Todo lo que podía salir mal fue peor. Hace un mes regresé a México después de pasar varios meses afuera por razones profesionales. Volé con una aerolínea de renombre, que forma parte de una alianza internacional no menos reputada. El viaje fue un desastre. El primer vuelo de mi viaje tomó cuarenta minutos, que fueron cruciales para una escala. Entonces, en ausencia de alternativas, mi viaje fue pospuesto, de repente, 24 horas. Ahí estaba el problema. Mi maleta, que estaba documentada en el mostrador y en la banda de equipaje habitual antes de que el personal de tierra se diera cuenta del retraso, desapareció del mapa.
Como nos íbamos con 24 horas de retraso, me enviaron a quejarme a la oficina de equipaje perdido del aeropuerto, ya que, según me dijeron, la línea ya no tenía acceso a la maleta. Tuve que entrenar durante una hora y completar un formulario descriptivo (aunque tenía la contraseña con las claves de etiquetado). Me aseguraron que esa misma tarde recibiría el equipaje en la dirección temporal donde me alojaría. Ya lo adivinas: eso no sucedió. Solo recibí un correo electrónico indicando que, dado que la maleta no se podía entregar a tiempo, se enviaría a mi dirección en México y se entregaría en la puerta de mi casa.
La maleta llegó al final, sí: un mes después. Y no a casa, sino al aeropuerto de mi ciudad. Un empleado de una aerolínea aliada con la mía tuvo la amabilidad de enviar un correo electrónico para informarme que un equipaje con mi código había llegado a su almacén y que, si quería, lo vería. Lo llamé por teléfono. "¿No debían entregar la maleta en mi puerta?" "No tengo esa orden, mi amigo", respondió el hombre. ¿Qué pasó durante ese mes de ansiedad? Bueno, tuve una relación epistolar cercana y sofocante con la aerolínea, una sucesión de mensajes de quejas que respondieron amablemente … y mentiras. Tres veces, durante ese período, me anunciaron que antes de las 24 horas se entregaría la maleta. Y tres veces fallaron. Le pedí al carrito con un supervisor. "Deben pasar 21 días antes de que pueda reportar el equipaje como perdido en el sitio web de la compañía", me dijeron. A los 21 días informé. Tuve que explicar de nuevo, punto por punto, el caso. "Responderemos dentro de 15 días hábiles", respondió un mensaje automático. Pasó tanto tiempo que la maleta llegó antes de que se cumpliera el plazo. La pobre maleta. Allí estaba, sí, en el aeropuerto de mi ciudad, en el fondo de un estante en la oficina del hombre que me escribió. Sus cierres estaban rotos y habían sido remendados con cinta de canela para que las cosas no salieran. Dentro, por supuesto, faltaban varias pertenencias. "A veces nos han dicho que la aduana desaparece de los objetos", susurró el empleado de mi empresa aliado como si hiciera una gran revelación …
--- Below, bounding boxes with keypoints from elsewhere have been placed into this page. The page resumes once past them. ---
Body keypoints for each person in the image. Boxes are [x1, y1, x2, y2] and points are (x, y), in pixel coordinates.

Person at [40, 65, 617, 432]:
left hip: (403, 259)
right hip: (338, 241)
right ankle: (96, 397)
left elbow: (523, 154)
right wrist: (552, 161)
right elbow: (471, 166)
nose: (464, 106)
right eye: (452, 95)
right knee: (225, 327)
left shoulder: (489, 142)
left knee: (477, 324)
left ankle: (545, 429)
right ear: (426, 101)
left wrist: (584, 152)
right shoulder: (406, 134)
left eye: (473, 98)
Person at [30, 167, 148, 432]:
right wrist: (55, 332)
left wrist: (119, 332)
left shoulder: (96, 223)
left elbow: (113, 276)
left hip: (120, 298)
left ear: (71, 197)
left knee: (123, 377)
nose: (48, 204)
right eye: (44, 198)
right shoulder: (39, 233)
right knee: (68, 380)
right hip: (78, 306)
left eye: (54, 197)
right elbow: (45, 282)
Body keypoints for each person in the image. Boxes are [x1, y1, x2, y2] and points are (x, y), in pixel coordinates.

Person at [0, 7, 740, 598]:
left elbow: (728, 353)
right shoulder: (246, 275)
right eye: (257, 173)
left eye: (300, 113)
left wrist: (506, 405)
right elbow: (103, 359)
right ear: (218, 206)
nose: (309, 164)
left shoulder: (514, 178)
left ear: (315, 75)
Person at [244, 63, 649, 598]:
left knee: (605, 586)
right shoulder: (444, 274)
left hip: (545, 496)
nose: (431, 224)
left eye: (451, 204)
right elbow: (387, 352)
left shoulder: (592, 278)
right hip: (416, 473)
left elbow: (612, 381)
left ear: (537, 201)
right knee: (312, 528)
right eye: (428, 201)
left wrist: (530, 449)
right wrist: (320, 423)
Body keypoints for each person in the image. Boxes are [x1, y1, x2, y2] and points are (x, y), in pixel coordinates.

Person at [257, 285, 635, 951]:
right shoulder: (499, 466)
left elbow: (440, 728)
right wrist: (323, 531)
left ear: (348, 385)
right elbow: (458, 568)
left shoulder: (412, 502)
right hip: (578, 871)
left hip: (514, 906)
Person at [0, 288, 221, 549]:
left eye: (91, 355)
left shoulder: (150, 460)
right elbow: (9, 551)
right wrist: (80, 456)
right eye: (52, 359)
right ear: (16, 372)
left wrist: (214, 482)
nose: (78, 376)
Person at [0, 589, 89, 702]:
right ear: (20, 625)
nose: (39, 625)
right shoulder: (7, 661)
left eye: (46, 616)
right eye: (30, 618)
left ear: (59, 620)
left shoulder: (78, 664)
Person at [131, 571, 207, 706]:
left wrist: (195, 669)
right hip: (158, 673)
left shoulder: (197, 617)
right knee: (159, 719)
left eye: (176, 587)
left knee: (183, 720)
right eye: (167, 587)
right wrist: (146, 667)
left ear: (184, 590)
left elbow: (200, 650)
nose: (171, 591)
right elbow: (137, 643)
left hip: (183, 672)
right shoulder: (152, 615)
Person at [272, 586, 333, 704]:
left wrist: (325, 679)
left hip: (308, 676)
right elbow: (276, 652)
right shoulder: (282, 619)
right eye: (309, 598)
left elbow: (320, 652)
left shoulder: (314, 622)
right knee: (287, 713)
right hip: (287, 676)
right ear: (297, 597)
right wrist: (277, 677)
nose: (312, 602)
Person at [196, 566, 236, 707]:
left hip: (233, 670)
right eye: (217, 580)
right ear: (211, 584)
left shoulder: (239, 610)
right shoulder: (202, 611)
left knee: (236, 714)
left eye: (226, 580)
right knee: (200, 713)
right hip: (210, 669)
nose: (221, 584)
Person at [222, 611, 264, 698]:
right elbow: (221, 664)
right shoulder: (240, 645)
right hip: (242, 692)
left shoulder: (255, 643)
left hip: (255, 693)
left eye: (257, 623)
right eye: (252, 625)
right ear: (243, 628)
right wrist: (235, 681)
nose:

En 2018, se perdieron 24.8 millones de bolsas en el mundo. Europa, donde la mía se perdió originalmente, tiene el récord negativo: poco más de 7 de cada 1,000 piezas de equipaje no llegan a su destino, mucho más que las 2.85 que se pierden en América del Norte (suena un poco, pero si pensamos en millones de pasajeros diarios en la región, tenemos miles de personas afectadas cada día). No, mi caso no es extraordinario. La aviación es un negocio que deja víctimas continuas de demoras, ventas excesivas, malos tratos, negligencia, pérdidas y robos. Una empresa que calcina el medio ambiente (la huella de carbono de cada vuelo es tremenda), nos cuesta mucho y nos trata mal. Mientras pasaba por este Calvario, un compañero periodista, el argentino Diego Fonseca, desató una campaña en las redes sociales para denunciar la pérdida de equipaje de sus padres en un vuelo a Barcelona y la mala gestión de la aerolínea que lo perdió. Hubo cientos de tweets y respuestas. Varios medios en el mundo publicaron notas sobre esto. ¿Y que pasó? Nada. Que Fonseca hizo peor que yo. Sus padres & # 39; la maleta nunca apareció, ni siquiera parcheada y saqueada como la mía. Ambos caminamos, ahora, perdiendo el tiempo esperando una compensación que probablemente no se concretará.
¿Cuál es la moraleja de la historia? Una muy simple. Que las aerolíneas nos molesten. Y que, también en la forma en que viajamos, está claro que el modelo económico en el que vivimos es sádico, ineficiente e insostenible.